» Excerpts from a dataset
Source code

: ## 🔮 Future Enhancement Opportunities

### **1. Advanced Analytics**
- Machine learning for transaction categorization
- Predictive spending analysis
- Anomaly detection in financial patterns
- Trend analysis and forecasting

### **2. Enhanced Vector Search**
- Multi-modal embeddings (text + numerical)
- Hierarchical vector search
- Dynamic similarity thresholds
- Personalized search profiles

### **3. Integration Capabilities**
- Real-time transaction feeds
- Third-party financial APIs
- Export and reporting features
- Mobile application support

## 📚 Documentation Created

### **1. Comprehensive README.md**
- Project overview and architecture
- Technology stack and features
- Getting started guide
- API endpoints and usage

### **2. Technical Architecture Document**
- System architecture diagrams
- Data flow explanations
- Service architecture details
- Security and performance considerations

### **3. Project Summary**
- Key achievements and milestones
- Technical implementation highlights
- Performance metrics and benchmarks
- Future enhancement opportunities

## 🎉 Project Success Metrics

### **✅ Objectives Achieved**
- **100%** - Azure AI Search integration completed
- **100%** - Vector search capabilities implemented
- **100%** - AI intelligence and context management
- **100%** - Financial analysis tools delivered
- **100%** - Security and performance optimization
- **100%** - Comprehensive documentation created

» EXERCISE BRIEF
For this exercise, retype each entry from above exactly as it stands.

» ANSWER
Source code

: ## 🔮 Future Enhancement Opportunities

### **1. Advanced Analytics**
- Machine learning for transaction categorization
- Predictive spending analysis
- Anomaly detection in financial patterns
- Trend analysis and forecasting

### **2. Enhanced Vector Search**
- Multi-modal embeddings (text + numerical)
- Hierarchical vector search
- Dynamic similarity thresholds
- Personalized search profiles

### **3. Integration Capabilities**
- Real-time transaction feeds
- Third-party financial APIs
- Export and reporting features
- Mobile application support

## 📚 Documentation Created

### **1. Comprehensive README.md**
- Project overview and architecture
- Technology stack and features
- Getting started guide
- API endpoints and usage

### **2. Technical Architecture Document**
- System architecture diagrams
- Data flow explanations
- Service architecture details
- Security and performance considerations

### **3. Project Summary**
- Key achievements and milestones
- Technical implementation highlights
- Performance metrics and benchmarks
- Future enhancement opportunities

## 🎉 Project Success Metrics

### **✅ Objectives Achieved**
- **100%** - Azure AI Search integration completed
- **100%** - Vector search capabilities implemented
- **100%** - AI intelligence and context management
- **100%** - Financial analysis tools delivered
- **100%** - Security and performance optimization
- **100%** - Comprehensive documentation created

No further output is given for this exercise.